#### EXERCISE:
Go through the entries below and copy each line that holds the word "White".

Page images and extracted text:
- - - -

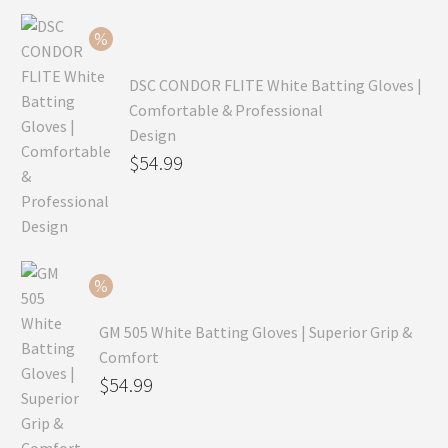
$99.99.
is:
$69.99.
DSC CONDOR FLITE White Batting Gloves |
Comfortable & Professional
Design
Original
$
54.99
price
Current
was:
price
$79.99.
is:
$54.99.
GM 505 White Batting Gloves | Superior Grip &
Comfort
Original
$
54.99
price
Current
was:
price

- - - -

#### OUTPUT:
DSC CONDOR FLITE White Batting Gloves |
GM 505 White Batting Gloves | Superior Grip &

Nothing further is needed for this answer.